-------- 所给文本 --------

刘仲民, 侯坤福, 高敬更, 王治国. 基于时间卷积神经网络的非侵入式居民用电负荷分解方法[J]. 电力建设, 2021, 42(3): 97-106.
引用本文: 刘仲民, 侯坤福, 高敬更, 王治国. 基于时间卷积神经网络的非侵入式居民用电负荷分解方法[J]. 电力建设, 2021, 42(3): 97-106.
LIU Zhong-min, HOU Kun-fu, GAO Jing-geng, WANG Zhi-guo. Non-Intrusive Residential Electricity Load Disaggregation Based on Temporal Convolutional Neural Network[J]. Electric Power Construction, 2021, 42(3): 97-106.
Citation: LIU Zhong-min, HOU Kun-fu, GAO Jing-geng, WANG Zhi-guo. Non-Intrusive Residential Electricity Load Disaggregation Based on Temporal Convolutional Neural Network[J]. Electric Power Construction, 2021, 42(3): 97-106.

基于时间卷积神经网络的非侵入式居民用电负荷分解方法

Non-Intrusive Residential Electricity Load Disaggregation Based on Temporal Convolutional Neural Network

  • 摘要: 非侵入式负荷分解技术通过从主表信息中恢复出用电侧单个用电设备的状态,可以准确地刻画用户用电画像,为用户侧精细化管理发挥重要作用。针对目前人工神经网络模型在负荷分解中存在的分解精度不高、训练效率低下等问题,文章构建了基于时间卷积神经网络(temporal convolutional neural network,TCN)的非侵入式负荷分解模型。通过分析设备的用电规律,采用扩张因果卷积在主表功率序列进行卷积运算,扩大了感受野,提取到更加丰富的特征;通过增加残差连接,权重归一化层,优化训练数据窗口,提高了网络训练效率。最后,在经过优化的UKdale数据集上对构建的模型进行测试,实验结果表明获得的平均绝对误差、均方根误差、相对误差都处于较小的范围,时间复杂度分析也进一步说明了在不损失负荷分解精度的情况下,模型具有较短的训练时间。

-------- 可用资料 --------

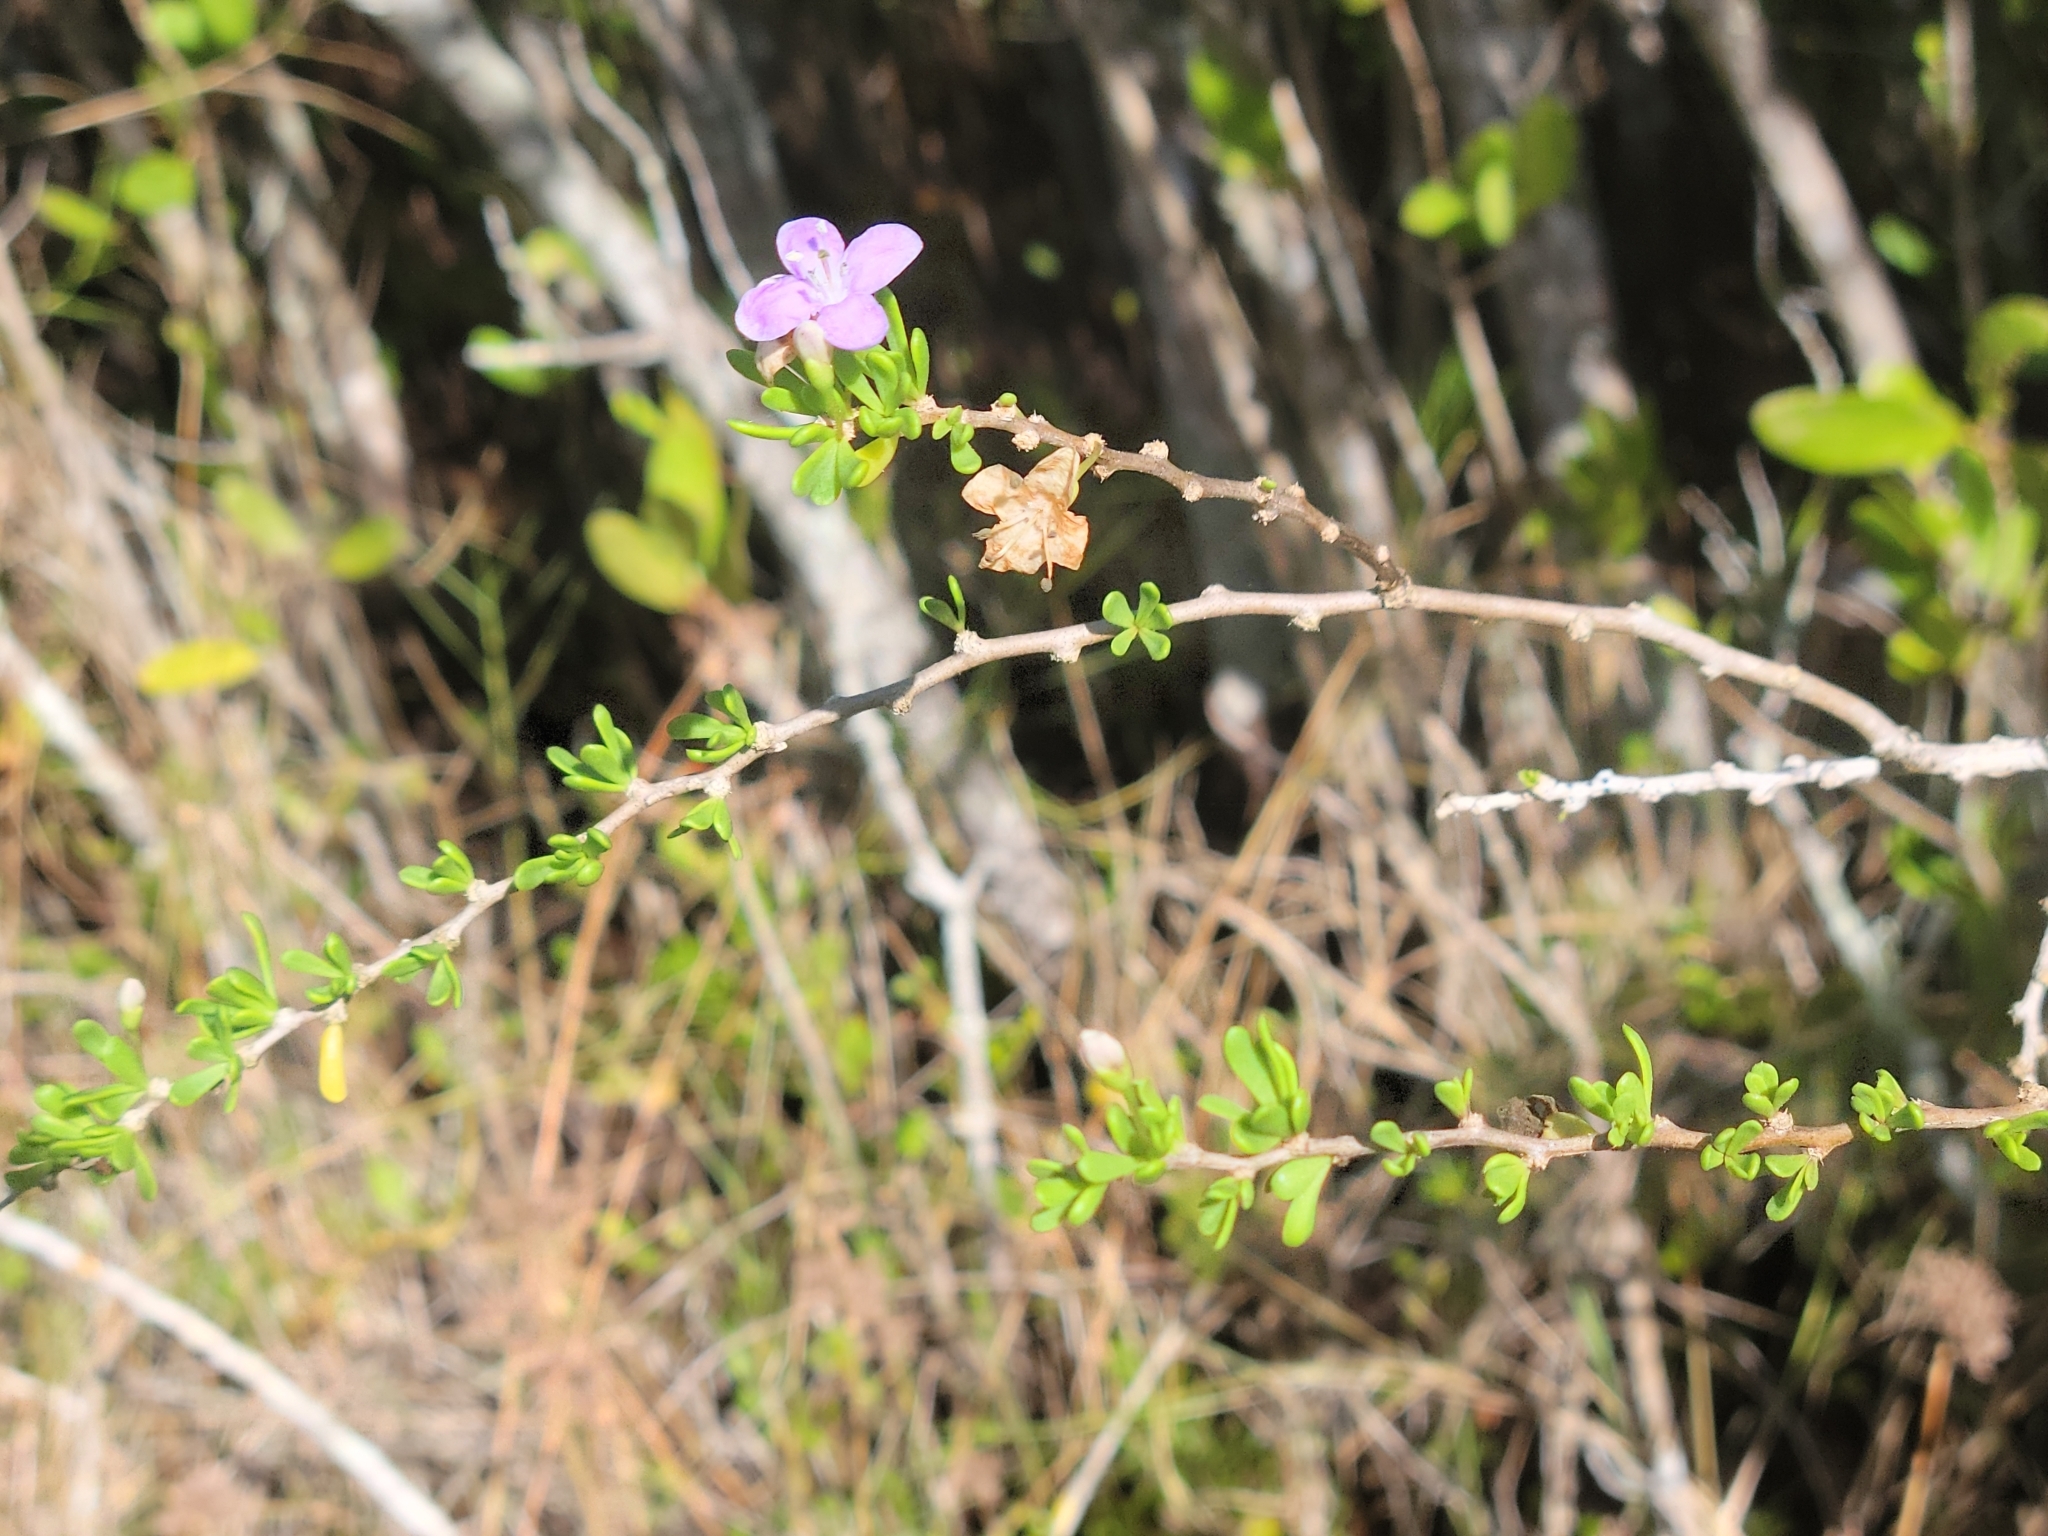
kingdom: Plantae
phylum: Tracheophyta
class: Magnoliopsida
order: Solanales
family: Solanaceae
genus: Lycium
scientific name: Lycium carolinianum
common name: Christmasberry
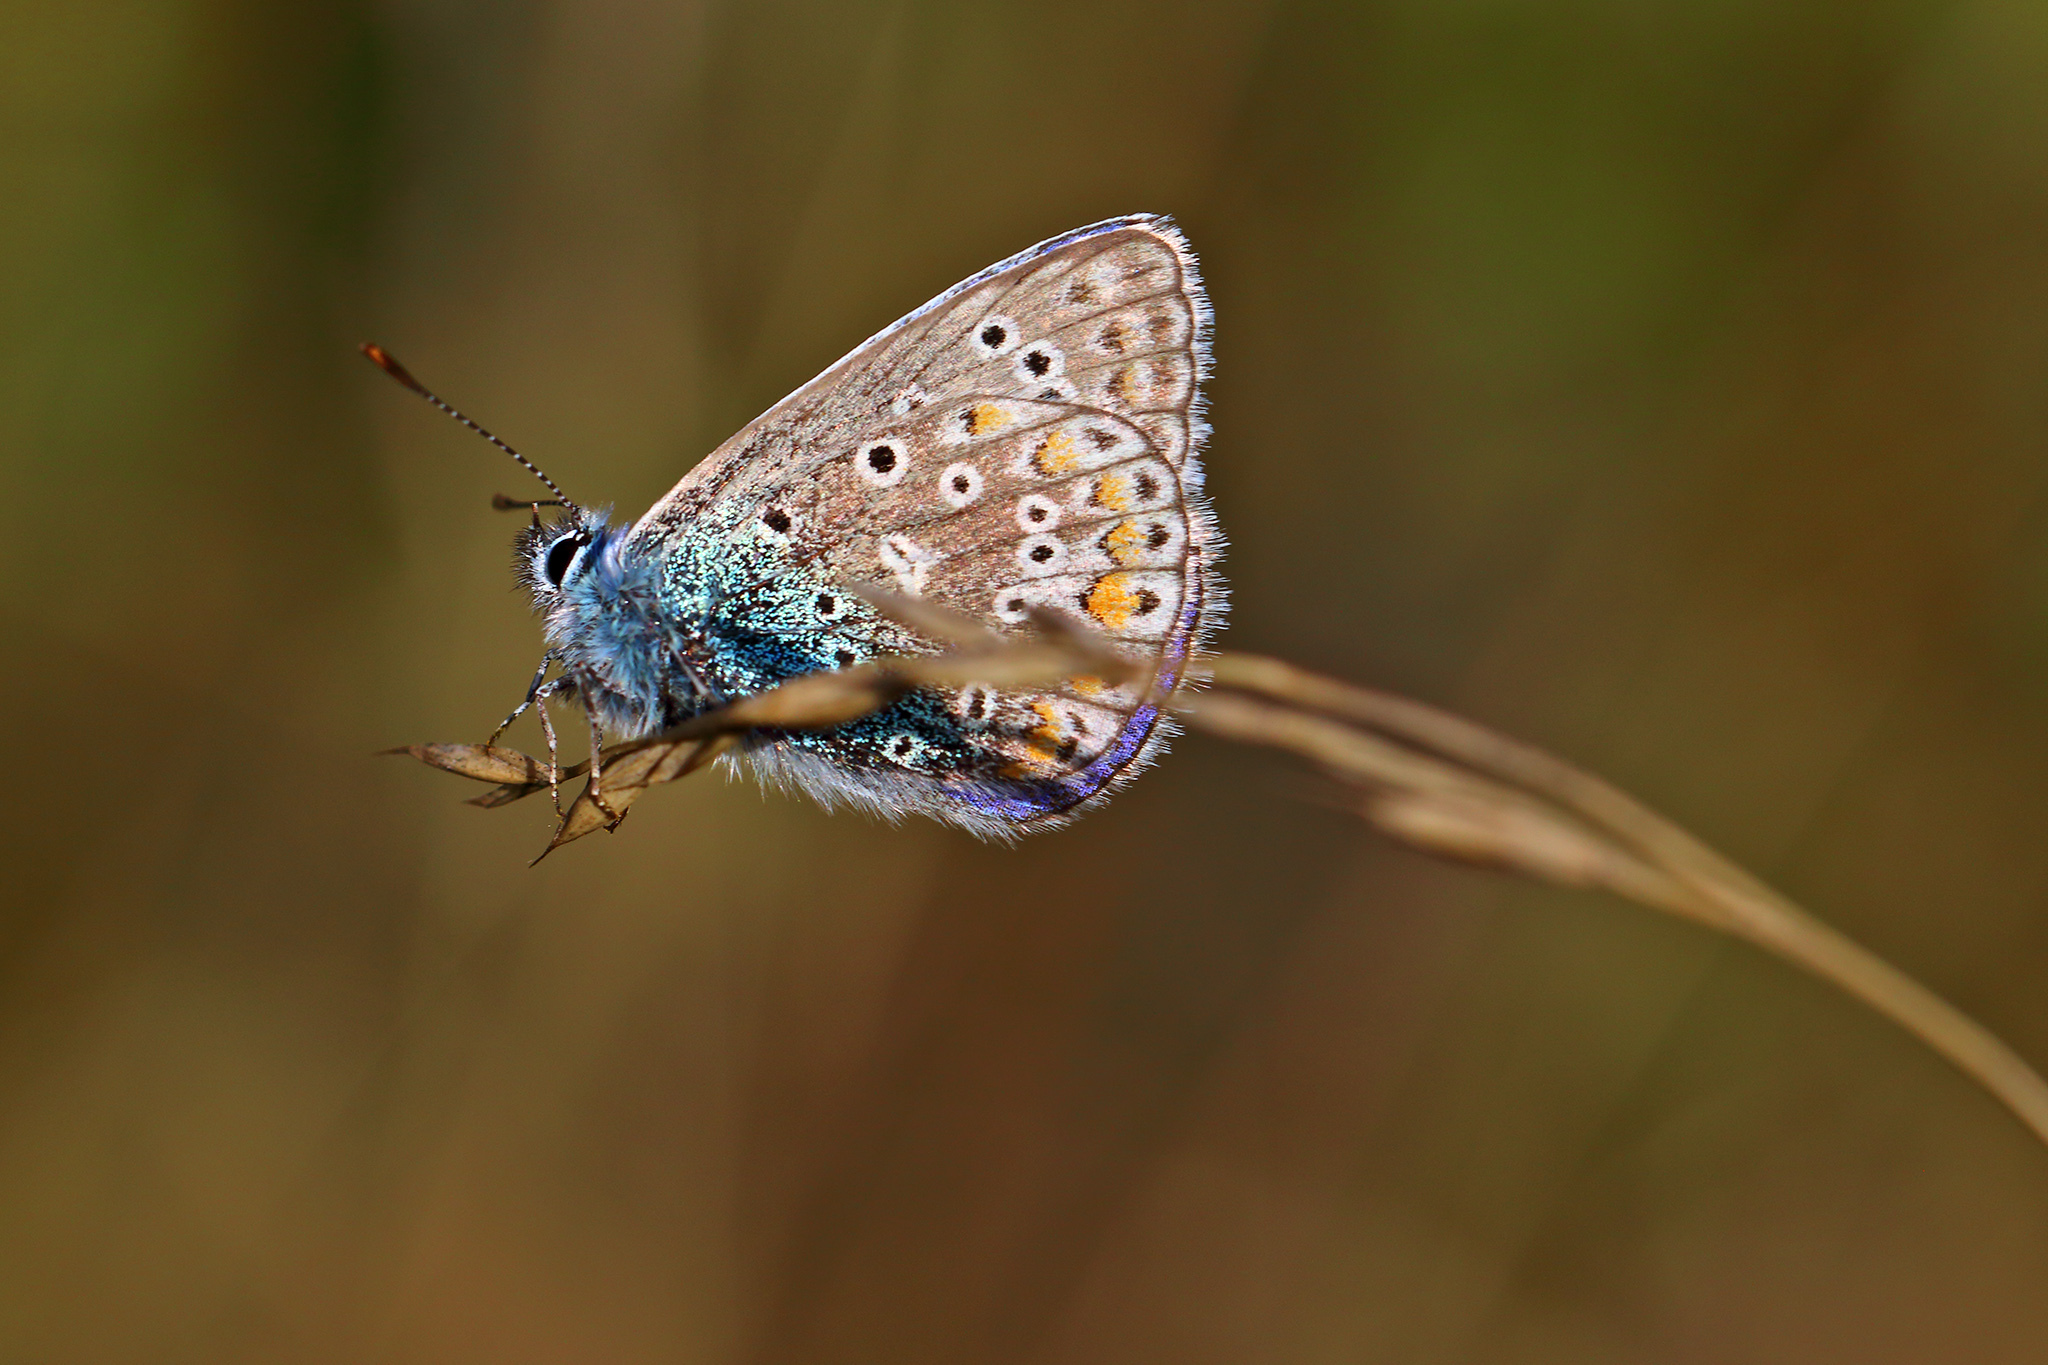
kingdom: Animalia
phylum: Arthropoda
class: Insecta
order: Lepidoptera
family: Lycaenidae
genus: Polyommatus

--------

→ 练习要求
a: 写出上文负荷分解论文的全部作者姓名。
b: 续写上文的负荷分解论文，从摘要最后一句之后接着写一段。

→ 参考答案
a: 刘仲民、侯坤福、高敬更、王治国

b:
    Abstract: Non-intrusive load disaggregation can accurately portray the user’s power consumption portrait by recovering the information of single electrical equipment on the power consumption side from the total electric meter information,which plays an important role in the refined management of the consumers. Aiming at the problems of low decomposition accuracy and low training efficiency of current artificial neural network models in load decomposition,this paper studies and builds a non-intrusive load disaggregation model based on temporal convolutional neural network. By analyzing the power consumption of the device,the dilated causal convolution is applied to perform convolution operations on the power sequence of electric meter and to expand the receptive field and extract richer features. The network training efficiency is improved by adding residual connections,weight normalization layers and optimizing training data window. Finally,the constructed model is tested on the optimized UKdale data set. The experimental results show that mean absolute error,root mean square error,and relative error are all in a relatively small range,and the time complexity analysis further shows that the model has a shorter training time without losing the load decomposition accuracy.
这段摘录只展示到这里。